The shooting took place on Albemarle Road in east Charlotte. Police said his truck sideswiped the officer's unmarked vehicle, then stopped. Diaz got out of the car, police said, and fired a pistol at the officer and the officer fired back, striking him. Physical evidence, Murray wrote, could not determine who fired first.
"He was either gonna shoot me or I was gonna shoot him," the officer later told detectives.
Diaz was shot six times to the chest, abdomen and hand, all on the left side of his body, an autopsy report showed. Toxicology tests found cocaine in Diaz's blood.
Police said investigators recovered a .22-caliber revolver at the scene and identified a bullet hole and projectile in the vehicle the officer had been driving. Police said at the time that it appeared to be a road-rage incident.
Some witnesses had contradicted the police account.
Juan Jose Silverio _ who identified himself to police as Javier Valiente _ said Diaz's gun remained in the glove compartment and that Diaz had gotten out to talk to the other driver. Police said Silverio gave a different account to detectives.
Murray's 120-page report includes police interviews with the undercover officer, a passenger in Diaz's truck and witnesses. Key findings of the report:
_The officer's account of being side-wiped on Albemarle Road was corroborated by telephone and radio traffic at the time. The officer said he followed the other driver until his truck abruptly stopped, their vehicles touching.
"I jump out and immediately he jumps out," the officer told detectives, "he says something to me in Spanish like 'I'm gonna tell you something' and that's when I see the silver, looks to me like a four-shooter .22 and he cocks it back, I wasn't sure if it was single action or a double action so it's probably a single action. So he pull it back and as he's raising it, I drew, I engage. I think he got a shot off, I'm not a hundred percent sure."
Police said they found a small .22-caliber revolver within arm's reach of Diaz. It had fired four rounds in the cylinder. The door of the undercover officer's SUV had been hit by a projectile consistent with a .22-caliber bullet.
_Javier Valiente, a passenger in Diaz's truck, gave conflicting accounts to police and the media about the incident. Valiente first denied that Diaz had sideswiped the officer's unmarked SUV, the report said, then admitted Diaz hit the officer's vehicle and kept going.

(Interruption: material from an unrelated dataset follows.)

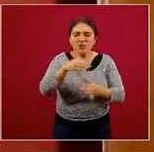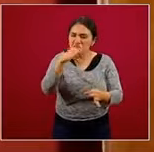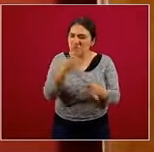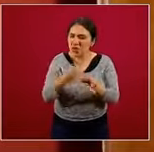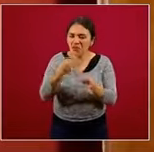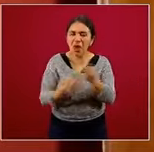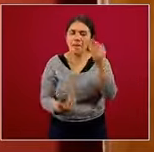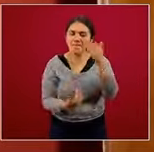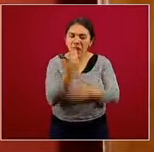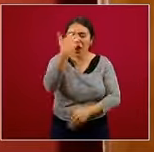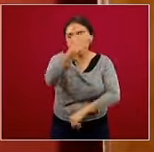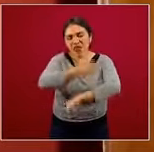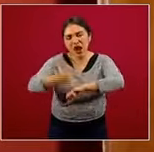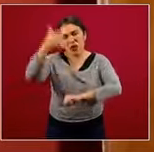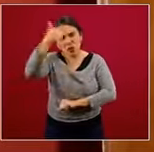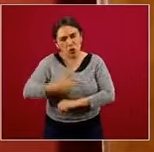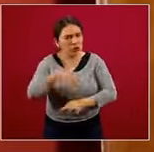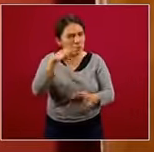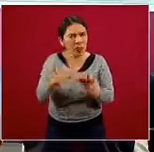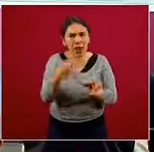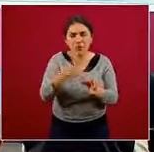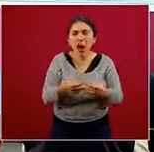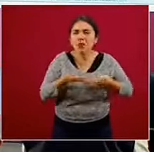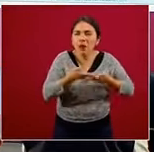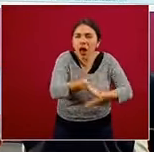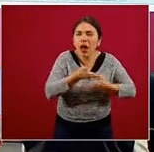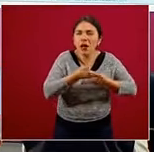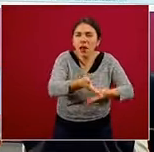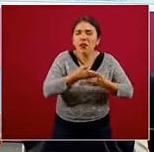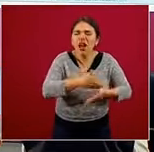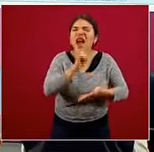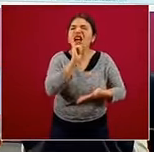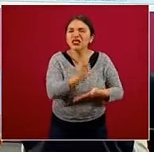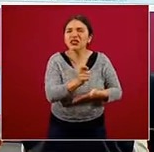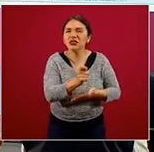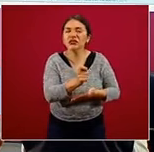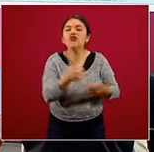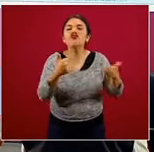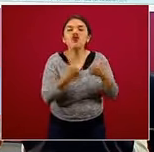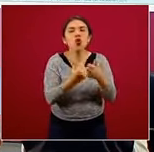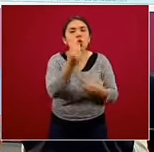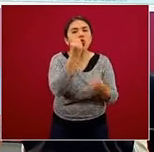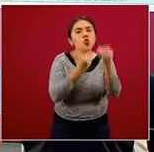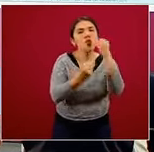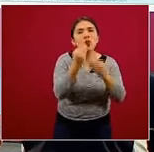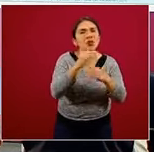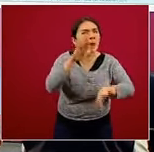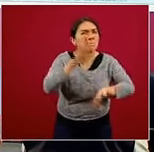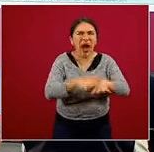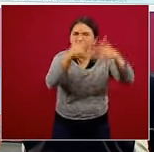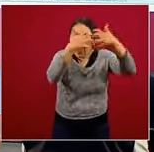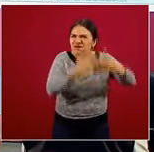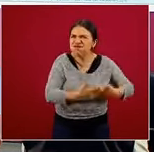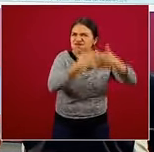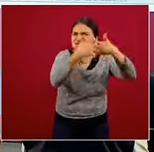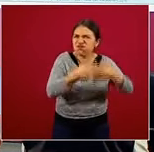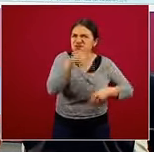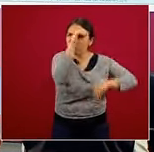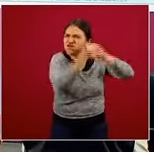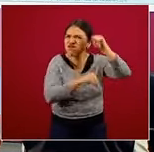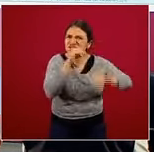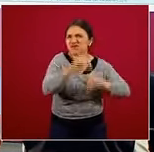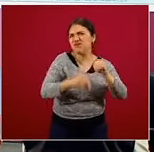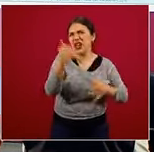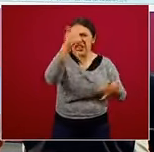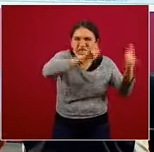desayuno, comida, cena, entre comidas, que era básicamente a partir de alimentos ultraprocesados, es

Valiente told detectives that when both vehicles stopped, the SUV driver shouted that he was a police officer and that Diaz got out of his vehicle with his gun "in his pocket." He told police he could not tell whether Diaz had a gun when he was shot.
Valiente had told the Observer that the officer started to fire when Diaz got out of his vehicle, and said Diaz's gun stayed in the glove compartment the entire time.
_Some witness accounts "are inconsistent with the physical and scientific evidence," the report says. Witnesses told different accounts of which man fired first, for instance, a conclusion police said is impossible to draw from physical evidence.
The medical examiner who examined Diaz's body found that his wounds were not consistent with Diaz being seated in his truck when he was shot, as some witnesses asserted.
_Diaz wore tattoos across his hands that identified him as a member of the Surenos 13 gang. His cellphone photographs showed him with known gang members and at least 10 gang members as contacts.
The officer didn't know Diaz was a gang member before the shooting, the report said.